What to Do Right Now
Now is the perfect time for you to ask your teachers what material from this year will be on your exam. Most exams only cover the second semester, but in math, for example, there may be material from first semester that you will have to know. Over the next few weeks, one of the most important strategies you can utilize is to gather all of your tests and quizzes. Nearly all teachers will use similar questions on the exam from a test you have already taken this year. Pick and choose problems that know you need work on. In a way, you are better prepared for the exam than a regular test because you have learned and been tested on the material before. After this, you should find out what chapters and sections are your strengths and which sections you need to work on.
What to Do Next
As exams grow closer, you should try to come up with questions for your teachers about your weak spots. Asking questions is one of the best ways to learn. Upper School exams will be on May 31 and June 1, so there's less than a month to study on your own and come to class with questions for your teacher. The best way to break down material would be by section or chapter. Another helpful tip would be to know the format of your exam. The best way to test your brain is to ask yourself questions in the way you will actually be tested. That way when you go to take the exam, your brain will have already been prepared.
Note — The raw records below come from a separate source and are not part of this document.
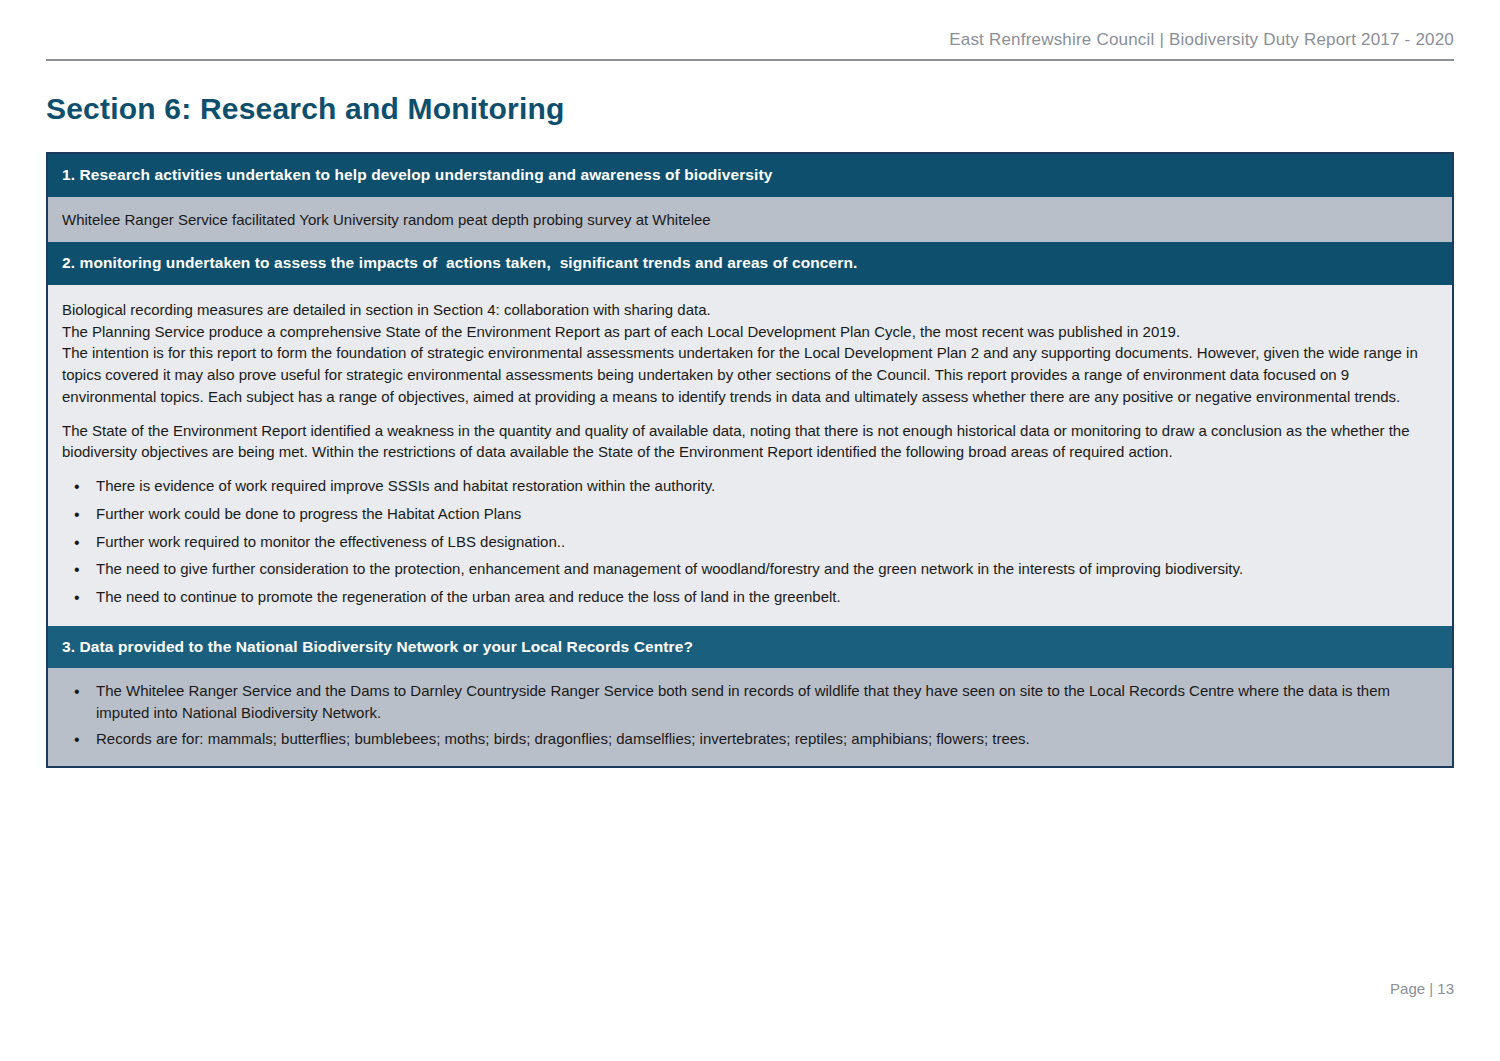East Renfrewshire Council | Biodiversity Duty Report 2017 - 2020
Section 6: Research and Monitoring
1. Research activities undertaken to help develop understanding and awareness of biodiversity
Whitelee Ranger Service facilitated York University random peat depth probing survey at Whitelee
2. monitoring undertaken to assess the impacts of actions taken, significant trends and areas of concern.
Biological recording measures are detailed in section in Section 4: collaboration with sharing data.
The Planning Service produce a comprehensive State of the Environment Report as part of each Local Development Plan Cycle, the most recent was published in 2019.
The intention is for this report to form the foundation of strategic environmental assessments undertaken for the Local Development Plan 2 and any supporting documents. However, given the wide range in topics covered it may also prove useful for strategic environmental assessments being undertaken by other sections of the Council. This report provides a range of environment data focused on 9 environmental topics. Each subject has a range of objectives, aimed at providing a means to identify trends in data and ultimately assess whether there are any positive or negative environmental trends.
The State of the Environment Report identified a weakness in the quantity and quality of available data, noting that there is not enough historical data or monitoring to draw a conclusion as the whether the biodiversity objectives are being met. Within the restrictions of data available the State of the Environment Report identified the following broad areas of required action.
There is evidence of work required improve SSSIs and habitat restoration within the authority.
Further work could be done to progress the Habitat Action Plans
Further work required to monitor the effectiveness of LBS designation..
The need to give further consideration to the protection, enhancement and management of woodland/forestry and the green network in the interests of improving biodiversity.
The need to continue to promote the regeneration of the urban area and reduce the loss of land in the greenbelt.
3. Data provided to the National Biodiversity Network or your Local Records Centre?
The Whitelee Ranger Service and the Dams to Darnley Countryside Ranger Service both send in records of wildlife that they have seen on site to the Local Records Centre where the data is them imputed into National Biodiversity Network.
Records are for: mammals; butterflies; bumblebees; moths; birds; dragonflies; damselflies; invertebrates; reptiles; amphibians; flowers; trees.
Page | 13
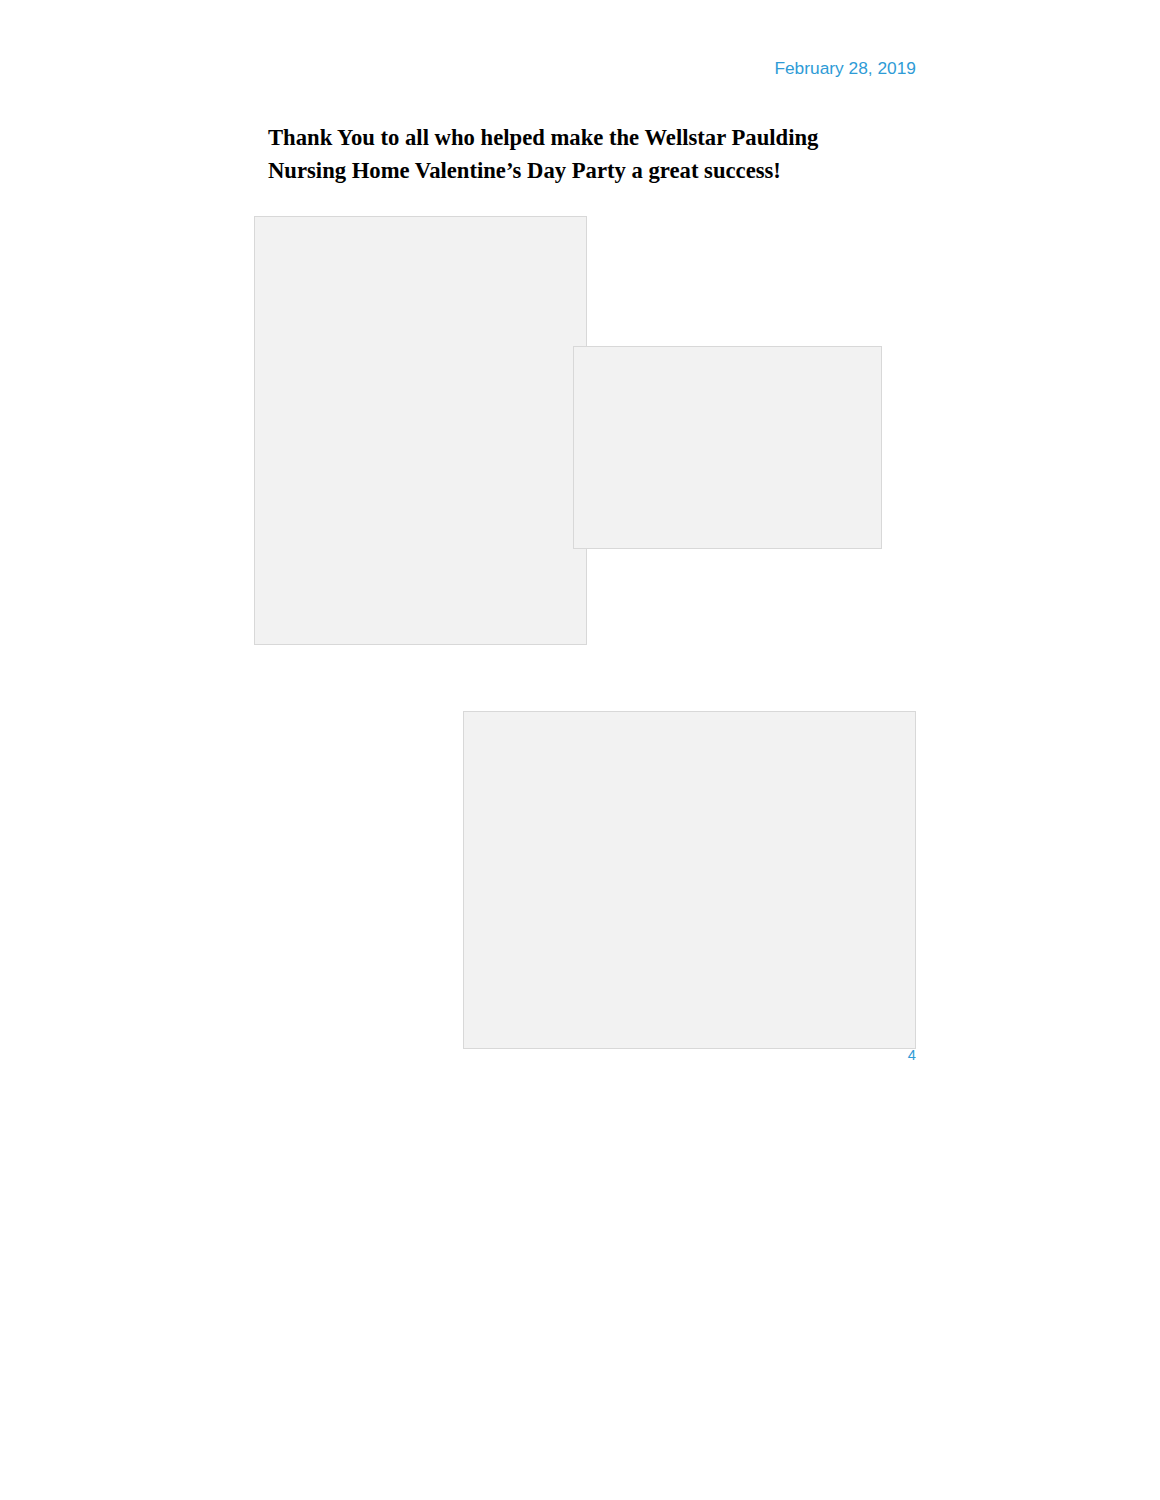February 28, 2019
Thank You to all who helped make the Wellstar Paulding Nursing Home Valentine’s Day Party a great success!
4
What to Do 1-2 Weeks Before
Now it is crunch time, and these last two weeks are a great time to meet with teachers and ask any questions you have regarding what the exam will cover. Teachers will have review days in class, but it is important to know what you need practice on and what you do not. The worst thing you could do is to cram a couple days before this exam. This will most likely get you more stressed and you will be less likely to remember the material. Remember to get in the habit of getting a good week of sleep and make sure your nutrition is balanced. As always, good luck!